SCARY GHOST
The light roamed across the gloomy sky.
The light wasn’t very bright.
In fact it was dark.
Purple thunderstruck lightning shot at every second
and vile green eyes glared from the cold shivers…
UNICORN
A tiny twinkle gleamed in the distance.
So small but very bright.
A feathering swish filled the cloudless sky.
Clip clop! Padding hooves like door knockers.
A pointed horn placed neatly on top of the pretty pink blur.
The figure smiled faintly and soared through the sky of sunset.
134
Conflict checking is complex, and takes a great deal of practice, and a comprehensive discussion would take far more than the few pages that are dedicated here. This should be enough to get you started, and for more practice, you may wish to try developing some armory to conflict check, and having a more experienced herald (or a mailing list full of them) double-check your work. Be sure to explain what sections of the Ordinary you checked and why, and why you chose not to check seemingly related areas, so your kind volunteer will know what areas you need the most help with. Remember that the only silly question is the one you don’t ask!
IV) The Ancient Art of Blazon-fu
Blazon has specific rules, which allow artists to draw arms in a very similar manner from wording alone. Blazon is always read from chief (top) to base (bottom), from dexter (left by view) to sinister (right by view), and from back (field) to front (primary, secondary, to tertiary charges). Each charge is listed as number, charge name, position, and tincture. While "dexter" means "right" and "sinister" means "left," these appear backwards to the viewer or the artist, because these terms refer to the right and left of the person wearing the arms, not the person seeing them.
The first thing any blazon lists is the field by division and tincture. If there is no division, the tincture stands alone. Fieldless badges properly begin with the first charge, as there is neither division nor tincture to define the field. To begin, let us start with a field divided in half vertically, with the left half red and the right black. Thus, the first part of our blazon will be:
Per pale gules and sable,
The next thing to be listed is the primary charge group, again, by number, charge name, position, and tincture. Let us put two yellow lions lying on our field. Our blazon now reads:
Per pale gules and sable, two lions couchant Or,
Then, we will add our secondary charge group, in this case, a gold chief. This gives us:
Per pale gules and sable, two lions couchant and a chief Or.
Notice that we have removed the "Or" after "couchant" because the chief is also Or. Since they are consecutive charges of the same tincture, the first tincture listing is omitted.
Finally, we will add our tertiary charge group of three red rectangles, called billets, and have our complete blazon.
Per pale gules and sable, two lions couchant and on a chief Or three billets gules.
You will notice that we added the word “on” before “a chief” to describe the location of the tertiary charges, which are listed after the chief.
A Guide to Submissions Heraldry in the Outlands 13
######
> [TASK DESCRIPTION]
Needed here are the exact lines from the start of the material through the line that contains "IV) The Ancient Art of Blazon-fu", and no others.

> [RESPONSE TO THE EXERCISE]
SCARY GHOST
The light roamed across the gloomy sky.
The light wasn’t very bright.
In fact it was dark.
Purple thunderstruck lightning shot at every second
and vile green eyes glared from the cold shivers…
UNICORN
A tiny twinkle gleamed in the distance.
So small but very bright.
A feathering swish filled the cloudless sky.
Clip clop! Padding hooves like door knockers.
A pointed horn placed neatly on top of the pretty pink blur.
The figure smiled faintly and soared through the sky of sunset.
134
Conflict checking is complex, and takes a great deal of practice, and a comprehensive discussion would take far more than the few pages that are dedicated here. This should be enough to get you started, and for more practice, you may wish to try developing some armory to conflict check, and having a more experienced herald (or a mailing list full of them) double-check your work. Be sure to explain what sections of the Ordinary you checked and why, and why you chose not to check seemingly related areas, so your kind volunteer will know what areas you need the most help with. Remember that the only silly question is the one you don’t ask!
IV) The Ancient Art of Blazon-fu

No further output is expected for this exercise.